# problem after reset



## tierra (Nov 6, 2007)

This morning I reset my computer and now when I go to download the driver for my US Robotics fax modem USR5637, I'm getting blocked because it says there's a trojan. I've had this modem for years and never had this problem when resetting or reinstalling or even upgrading OS. I'm attaching the screen shot. Not sure what to do.


----------



## Corday (Mar 3, 2010)

Try using this URL: USRobotics Support and state the problem. I'm just guessing your fax modem is too old for Windows 10. Maybe you were using it in Compatibility Mode.


----------



## tierra (Nov 6, 2007)

Thanks Corday.

Actually, I've used it with windows 10 since 10 came out. However, just found out that I no longer need to download the driver from US Robotics (checked device manager says the driver is there -- never was plug and play before). So I guess and hope that it will work the next time I fax something.


----------



## oscer1 (Jan 27, 2010)

I would do a test fax now Before you actually need to fax


----------



## tierra (Nov 6, 2007)

oscer1 said:


> I would do a test fax now Before you actually need to fax


Thank you oscer1

The only problem with that is all my faxes are business and I don't want to fax unnecessary fax when everyone is so short staffed these days.


----------



## oscer1 (Jan 27, 2010)

You could do this Easily test your fax machine or fax software


----------



## Corday (Mar 3, 2010)

Just fax "This is a test. Please don't reply." If your machine says it went, it went.


----------



## tierra (Nov 6, 2007)

Thanks Corday and oscer1


----------



## spunk.funk (May 13, 2010)

If you still need to download the driver with Firefox, try these things How to Fix SSL_ERROR_RX_RECORD_TOO_LONG


----------



## tierra (Nov 6, 2007)

Thank you -- spunk.funk

It's working


----------



## spunk.funk (May 13, 2010)

Glad to hear you got it sorted.


----------



## pbug56 (Sep 20, 2008)

tierra said:


> This morning I reset my computer and now when I go to download the driver for my US Robotics fax modem USR5637, I'm getting blocked because it says there's a trojan. I've had this modem for years and never had this problem when resetting or reinstalling or even upgrading OS. I'm attaching the screen shot. Not sure what to do.

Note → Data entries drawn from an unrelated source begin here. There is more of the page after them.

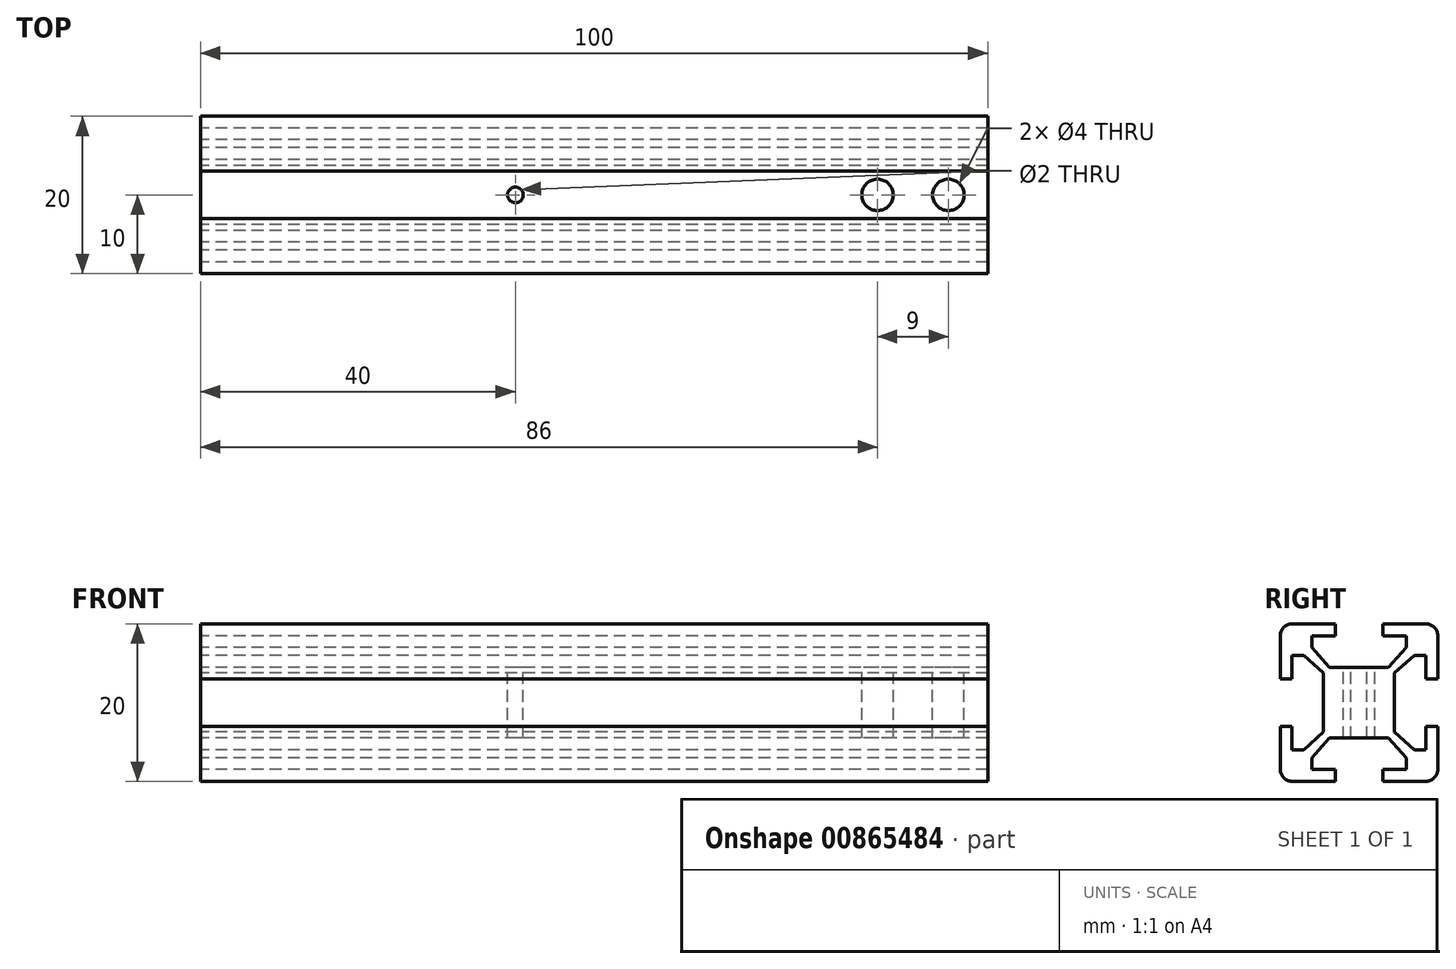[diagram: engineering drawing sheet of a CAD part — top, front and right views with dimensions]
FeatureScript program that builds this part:
annotation { "Feature Type Name" : "Feature", "Feature Type Description" : "" }
export const myFeature = defineFeature(function(context is Context, id is Id, definition is map)
    precondition{}
    {
        {
            var Q0;
            Q0=qCreatedBy(makeId("Right.planeOp"),FACE);
            var sketch = newSketch(context, id + "F0", { "sketchPlane" : qUnion([Q0])});
            skLineSegment(sketch, "E0.bottom", {"start": v(8.5, 10) * mm, "end": v(3, 10) * mm});
            skLineSegment(sketch, "E0.top", {"start": v(8.5, -10) * mm, "end": v(-8.5, -10) * mm});
            skLineSegment(sketch, "E0.left", {"start": v(10, 8.5) * mm, "end": v(10, 3) * mm});
            skLineSegment(sketch, "E0.right", {"start": v(-10, 8.5) * mm, "end": v(-10, 3) * mm});
            skPoint(sketch, "E0.middle", {"position": v(0, 0) * mm});
            skPoint(sketch, "E1.visualSharp", {"position": v(-10, 10) * mm});
            skArc(sketch, "E1.filletArc", {"start": v(-8.5, 10) * mm, "mid": v(-9.56, 9.56) * mm, "end": v(-10, 8.5) * mm});
            skPoint(sketch, "E2.visualSharp", {"position": v(10, 10) * mm});
            skArc(sketch, "E2.filletArc", {"start": v(10, 8.5) * mm, "mid": v(9.56, 9.56) * mm, "end": v(8.5, 10) * mm});
            skPoint(sketch, "E3.visualSharp", {"position": v(10, -10) * mm});
            skArc(sketch, "E3.filletArc", {"start": v(8.5, -10) * mm, "mid": v(9.56, -9.56) * mm, "end": v(10, -8.5) * mm});
            skPoint(sketch, "E4.visualSharp", {"position": v(-10, -10) * mm});
            skArc(sketch, "E4.filletArc", {"start": v(-10, -8.5) * mm, "mid": v(-9.56, -9.56) * mm, "end": v(-8.5, -10) * mm});
            skLineSegment(sketch, "E5", {"start": v(-3, 10) * mm, "end": v(-3, 8.5) * mm});
            skLineSegment(sketch, "E6", {"start": v(-3, 8.5) * mm, "end": v(-6, 8.5) * mm});
            skLineSegment(sketch, "E7", {"start": v(-6, 8.5) * mm, "end": v(-6, 7) * mm});
            skLineSegment(sketch, "E8", {"start": v(-6, 7) * mm, "end": v(-3.75, 4.5) * mm});
            skLineSegment(sketch, "E9", {"start": v(-3.75, 4.5) * mm, "end": v(0, 4.5) * mm});
            skLineSegment(sketch, "E10.MirrorCS", {"start": v(3, 10) * mm, "end": v(3, 8.5) * mm});
            skLineSegment(sketch, "E11.MirrorCS", {"start": v(3, 8.5) * mm, "end": v(6, 8.5) * mm});
            skLineSegment(sketch, "E12.MirrorCS", {"start": v(6, 8.5) * mm, "end": v(6, 7) * mm});
            skLineSegment(sketch, "E13.MirrorCS", {"start": v(6, 7) * mm, "end": v(3.75, 4.5) * mm});
            skLineSegment(sketch, "E14.MirrorCS", {"start": v(3.75, 4.5) * mm, "end": v(0, 4.5) * mm});
            skLineSegment(sketch, "E15.trimOffspring", {"start": v(-3, 10) * mm, "end": v(-8.5, 10) * mm});
            skLineSegment(sketch, "E16.1.0", {"start": v(-8.5, -3) * mm, "end": v(-8.5, -6) * mm});
            skLineSegment(sketch, "E16.1.1", {"start": v(-8.5, -6) * mm, "end": v(-7, -6) * mm});
            skLineSegment(sketch, "E16.1.2", {"start": v(-7, -6) * mm, "end": v(-4.5, -3.75) * mm});
            skLineSegment(sketch, "E16.1.3", {"start": v(-4.5, -3.75) * mm, "end": v(-4.5, 0) * mm});
            skLineSegment(sketch, "E16.1.4", {"start": v(-4.5, 3.75) * mm, "end": v(-4.5, 0) * mm});
            skLineSegment(sketch, "E16.1.5", {"start": v(-7, 6) * mm, "end": v(-4.5, 3.75) * mm});
            skLineSegment(sketch, "E16.1.6", {"start": v(-8.5, 6) * mm, "end": v(-7, 6) * mm});
            skLineSegment(sketch, "E16.1.7", {"start": v(-8.5, 3) * mm, "end": v(-8.5, 6) * mm});
            skLineSegment(sketch, "E16.1.8", {"start": v(-10, 3) * mm, "end": v(-8.5, 3) * mm});
            skLineSegment(sketch, "E16.1.9", {"start": v(-10, -3) * mm, "end": v(-8.5, -3) * mm});
            skLineSegment(sketch, "E16.2.0", {"start": v(3, -8.5) * mm, "end": v(6, -8.5) * mm});
            skLineSegment(sketch, "E16.2.1", {"start": v(6, -8.5) * mm, "end": v(6, -7) * mm});
            skLineSegment(sketch, "E16.2.2", {"start": v(6, -7) * mm, "end": v(3.75, -4.5) * mm});
            skLineSegment(sketch, "E16.2.3", {"start": v(3.75, -4.5) * mm, "end": v(0, -4.5) * mm});
            skLineSegment(sketch, "E16.2.4", {"start": v(-3.75, -4.5) * mm, "end": v(0, -4.5) * mm});
            skLineSegment(sketch, "E16.2.5", {"start": v(-6, -7) * mm, "end": v(-3.75, -4.5) * mm});
            skLineSegment(sketch, "E16.2.6", {"start": v(-6, -8.5) * mm, "end": v(-6, -7) * mm});
            skLineSegment(sketch, "E16.2.7", {"start": v(-3, -8.5) * mm, "end": v(-6, -8.5) * mm});
            skLineSegment(sketch, "E16.2.8", {"start": v(-3, -10) * mm, "end": v(-3, -8.5) * mm});
            skLineSegment(sketch, "E16.2.9", {"start": v(3, -10) * mm, "end": v(3, -8.5) * mm});
            skLineSegment(sketch, "E16.3.0", {"start": v(8.5, 3) * mm, "end": v(8.5, 6) * mm});
            skLineSegment(sketch, "E16.3.1", {"start": v(8.5, 6) * mm, "end": v(7, 6) * mm});
            skLineSegment(sketch, "E16.3.2", {"start": v(7, 6) * mm, "end": v(4.5, 3.75) * mm});
            skLineSegment(sketch, "E16.3.3", {"start": v(4.5, 3.75) * mm, "end": v(4.5, 0) * mm});
            skLineSegment(sketch, "E16.3.4", {"start": v(4.5, -3.75) * mm, "end": v(4.5, 0) * mm});
            skLineSegment(sketch, "E16.3.5", {"start": v(7, -6) * mm, "end": v(4.5, -3.75) * mm});
            skLineSegment(sketch, "E16.3.6", {"start": v(8.5, -6) * mm, "end": v(7, -6) * mm});
            skLineSegment(sketch, "E16.3.7", {"start": v(8.5, -3) * mm, "end": v(8.5, -6) * mm});
            skLineSegment(sketch, "E16.3.8", {"start": v(10, -3) * mm, "end": v(8.5, -3) * mm});
            skLineSegment(sketch, "E16.3.9", {"start": v(10, 3) * mm, "end": v(8.5, 3) * mm});
            skLineSegment(sketch, "E17.trimOffspring", {"start": v(-10, -3) * mm, "end": v(-10, -8.5) * mm});
            skLineSegment(sketch, "E18.trimOffspring", {"start": v(10, -3) * mm, "end": v(10, -8.5) * mm});
            skSolve(sketch);
        }
        {
            var Q0;
            Q0=makeQuery(id+"F0.imprint","IMPRINT",FACE,{"disambiguationData":[TD([[makeQuery(id+"F0.imprint","IMPRINT",EDGE,{"derivedFrom":sQuery(id+"F0.wireOp",EDGE,"E0.bottom")}),1.0]])]});
            extrude(context, id + "F1", {"entities" : qUnion([Q0]), "depth" : 100 * mm, "offsetDistance" : 25 * mm});
        }
        {
            var Q0;
            Q0=makeQuery(id+"F1.opExtrude","SWEPT_FACE",FACE,{"disambiguationData":[OSD([sQuery(id+"F0.wireOp",EDGE,"E9"),sQuery(id+"F0.wireOp",EDGE,"E14.MirrorCS")])]});
            var sketch = newSketch(context, id + "F2", { "sketchPlane" : qUnion([Q0])});
            skCircle(sketch, "E19", {"center": v(86, 0) * mm, "radius": 2 * mm});
            skCircle(sketch, "E20", {"center": v(95, 0) * mm, "radius": 2 * mm});
            skCircle(sketch, "E21", {"center": v(40, 0) * mm, "radius": 1 * mm});
            skSolve(sketch);
        }
        {
            var Q0;
            Q0 = qSketchRegion(id + "F2", true);
            extrude(context, id + "F3", {"entities" : qUnion([Q0]), "operationType" : NewBodyOperationType.REMOVE, "endBound" : BoundingType.THROUGH_ALL, "oppositeDirection" : true, "depth" : 25 * mm, "offsetDistance" : 25 * mm});
        }
    });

This modem is what, 25 years old or more?


----------



## SpywareDr (Jun 15, 2013)

It's a couple of years old or so. Looks like this:



https://www.usr.com/files/9316/1903/2152/5637-ds.pdf


----------



## pbug56 (Sep 20, 2008)

It does say Win 10 compatibility. But other specs (ignoring form factor) look right out of the 1980's, about the last time I saw any USR products out there. But hey, if it works, great!


----------